Non, ce livre n’est pas une lettre d’amour adressée par une lady aux pouces verts à l’art du paysage anglais mais un édifice modeste, qui en quelques pages agréables et subtiles, constitue le meilleur abrégé de l’histoire de l’Angleterre, des douves de Jacques II à l’aube de l’ère edwardienne qui se puisse.  

Chase a l’âme d’une vieille fille craintive qui, soudain, découvre le monde en son jardin, en son domaine, tout simplement des fragments de paradis, la preuve tangible que l’homme tient au ciel et à la terre ensemble.  Ce roman est roman d’initiation où Chase, le plus pâle des chevaliers, des élus (après tout un héritier est toujours un élu), se voit sommé d’abandonner l’idée que jusque là il se faisait de la vie « une randonnée stérile », contraint de devenir un homme au sens humaniste du terme et non point un moderne ou un antimoderne.   La vie reprendra les couleurs et le sens qu’il plaira à l’homme de lui accorder quand, pour la première fois, son âme de vieille fille dira oui.  

Lisez Sackville sans modération et sans la comparer aux monuments James et Woolf qui comme tous monuments contiennent une bonne part de légendaire. 

Lisez Vita comme elle vécut, précise et intelligente à faire peur, romanesque comme seules les femmes savent l’être et aigue et acérée comme les intelligents le sont et vous découvrirez ce qui chez elle fait œuvre, le parallélisme exact entre son premier livre et l’un de ses livres considéré par la critique officielle comme l’un des plus réussi Toute passion abolie. 

Le même canevas, qui parle d’héritage et d’émancipation, de vie nouvelle à rebours des conventions et du temps.

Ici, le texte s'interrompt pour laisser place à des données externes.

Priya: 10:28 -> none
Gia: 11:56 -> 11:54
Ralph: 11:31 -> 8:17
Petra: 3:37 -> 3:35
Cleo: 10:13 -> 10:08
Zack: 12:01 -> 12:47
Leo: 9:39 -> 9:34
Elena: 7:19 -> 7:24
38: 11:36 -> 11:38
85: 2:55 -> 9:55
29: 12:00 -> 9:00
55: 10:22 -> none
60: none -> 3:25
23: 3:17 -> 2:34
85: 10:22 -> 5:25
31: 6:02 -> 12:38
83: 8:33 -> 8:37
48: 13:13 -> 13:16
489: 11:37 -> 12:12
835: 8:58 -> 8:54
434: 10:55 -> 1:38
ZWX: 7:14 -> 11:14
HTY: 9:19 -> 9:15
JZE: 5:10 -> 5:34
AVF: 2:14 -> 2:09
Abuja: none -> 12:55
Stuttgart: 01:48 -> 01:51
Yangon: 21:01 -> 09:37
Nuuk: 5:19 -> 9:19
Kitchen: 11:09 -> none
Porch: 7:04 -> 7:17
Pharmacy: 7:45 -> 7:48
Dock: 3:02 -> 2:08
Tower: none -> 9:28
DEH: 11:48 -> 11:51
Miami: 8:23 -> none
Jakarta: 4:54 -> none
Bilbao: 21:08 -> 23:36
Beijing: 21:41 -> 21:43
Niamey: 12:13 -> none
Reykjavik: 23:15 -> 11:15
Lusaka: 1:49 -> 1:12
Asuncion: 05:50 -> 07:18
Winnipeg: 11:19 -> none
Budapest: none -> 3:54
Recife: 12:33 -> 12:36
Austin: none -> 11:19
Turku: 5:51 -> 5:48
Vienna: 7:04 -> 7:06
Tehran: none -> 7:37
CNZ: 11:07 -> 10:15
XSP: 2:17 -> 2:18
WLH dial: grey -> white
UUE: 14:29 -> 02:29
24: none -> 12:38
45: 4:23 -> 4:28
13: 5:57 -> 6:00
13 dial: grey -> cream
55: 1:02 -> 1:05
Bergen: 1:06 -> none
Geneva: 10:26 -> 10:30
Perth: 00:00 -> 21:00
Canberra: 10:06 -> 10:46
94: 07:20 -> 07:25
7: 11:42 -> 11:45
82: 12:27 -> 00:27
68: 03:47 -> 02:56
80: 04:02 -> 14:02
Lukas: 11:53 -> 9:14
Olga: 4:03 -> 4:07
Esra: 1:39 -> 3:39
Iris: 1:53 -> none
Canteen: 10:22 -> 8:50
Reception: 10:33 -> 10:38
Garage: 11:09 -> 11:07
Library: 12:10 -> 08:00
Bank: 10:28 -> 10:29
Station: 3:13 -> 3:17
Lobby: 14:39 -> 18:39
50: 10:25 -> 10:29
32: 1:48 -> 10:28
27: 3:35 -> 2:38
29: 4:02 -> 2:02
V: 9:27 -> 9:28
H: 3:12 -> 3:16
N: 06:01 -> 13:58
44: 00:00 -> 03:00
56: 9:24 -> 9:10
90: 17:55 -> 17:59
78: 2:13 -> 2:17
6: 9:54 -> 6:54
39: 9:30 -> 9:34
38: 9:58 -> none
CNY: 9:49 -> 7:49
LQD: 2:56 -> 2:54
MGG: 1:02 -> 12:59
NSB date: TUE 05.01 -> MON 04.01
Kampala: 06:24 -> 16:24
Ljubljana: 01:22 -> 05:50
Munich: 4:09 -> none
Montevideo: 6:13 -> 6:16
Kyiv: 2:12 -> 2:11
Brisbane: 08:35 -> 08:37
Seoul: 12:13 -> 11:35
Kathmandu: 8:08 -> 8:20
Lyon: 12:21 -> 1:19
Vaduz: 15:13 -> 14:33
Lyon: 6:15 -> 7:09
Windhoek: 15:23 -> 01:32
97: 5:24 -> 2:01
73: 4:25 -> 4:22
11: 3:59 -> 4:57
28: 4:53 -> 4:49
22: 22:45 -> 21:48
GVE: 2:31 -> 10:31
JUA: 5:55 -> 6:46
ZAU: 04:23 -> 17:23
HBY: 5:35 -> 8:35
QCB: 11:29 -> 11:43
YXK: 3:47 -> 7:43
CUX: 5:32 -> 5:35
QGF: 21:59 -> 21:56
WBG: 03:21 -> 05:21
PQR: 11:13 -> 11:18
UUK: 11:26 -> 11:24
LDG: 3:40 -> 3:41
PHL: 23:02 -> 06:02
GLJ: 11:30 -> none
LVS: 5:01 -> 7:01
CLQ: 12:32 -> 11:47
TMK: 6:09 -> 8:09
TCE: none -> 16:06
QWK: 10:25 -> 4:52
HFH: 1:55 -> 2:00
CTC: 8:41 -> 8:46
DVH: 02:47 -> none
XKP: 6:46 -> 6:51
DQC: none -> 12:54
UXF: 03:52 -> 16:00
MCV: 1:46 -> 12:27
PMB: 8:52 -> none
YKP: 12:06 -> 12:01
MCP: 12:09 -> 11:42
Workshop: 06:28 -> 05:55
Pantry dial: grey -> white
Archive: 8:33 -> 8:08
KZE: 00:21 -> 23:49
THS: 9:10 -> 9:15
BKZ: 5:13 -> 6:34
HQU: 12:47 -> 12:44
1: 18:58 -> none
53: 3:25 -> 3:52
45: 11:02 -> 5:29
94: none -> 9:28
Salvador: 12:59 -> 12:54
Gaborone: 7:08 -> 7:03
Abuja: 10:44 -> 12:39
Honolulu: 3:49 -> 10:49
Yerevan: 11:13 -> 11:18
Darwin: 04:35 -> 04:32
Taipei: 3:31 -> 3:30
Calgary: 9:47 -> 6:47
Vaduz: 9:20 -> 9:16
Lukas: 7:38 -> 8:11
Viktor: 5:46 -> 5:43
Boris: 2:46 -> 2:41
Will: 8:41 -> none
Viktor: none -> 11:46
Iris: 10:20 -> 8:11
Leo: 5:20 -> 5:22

La vieille Lady Slane s’émancipe de ses enfants et des traditions, Chase, du poids du réel.  Tous deux, partis au devant du peuple, le menuisier qui fabriquera le cercueil de Lady Slane et les métayers pour Chase, redécouvriront un monde de bienveillance et de valeurs déconsidérées par leurs contemporains, auxquelles ils réclament le supplément d’âme nécessaire au voyage. Au monde comme il va mal, pressé d’expansion et de profit, tourner le dos et s’en revenir au meilleur de la tradition : un conservatisme bien tempéré. Peut-être une des raisons de l’insuccès de Sackville en France que cette difficulté de voir un personnage à la fois anticonformiste [3]et traditionaliste,  quand les révolutionnaires sont certifiés conformes à un temps qui requiert rebellitudepermanente et surtout mise en scène. 

Sarah Vajda

Vita Sackeville-West, L’Héritier, préface et traduction de l’anglais par Jean Pavans, Autrement, 228 pages, mars 2019, 18 eur

[1]Vita avait eu une trisaïeule gitane et une bisaïeule, danseuse de flamenco, naguère célèbre dans toute l’Europe sous le nom de « l’Etoile d’Andalousie ».

[2]A propos d’Hubert Robert (Salon de 1767).

[3]Vita, on ne le répétera jamais assez, n’existe en France que comme « amante » (deux nuits au total tant Sackville craignait pour les nerfs malades de Dame Woolf) et comme modèle du chef-d’œuvre de Woolf.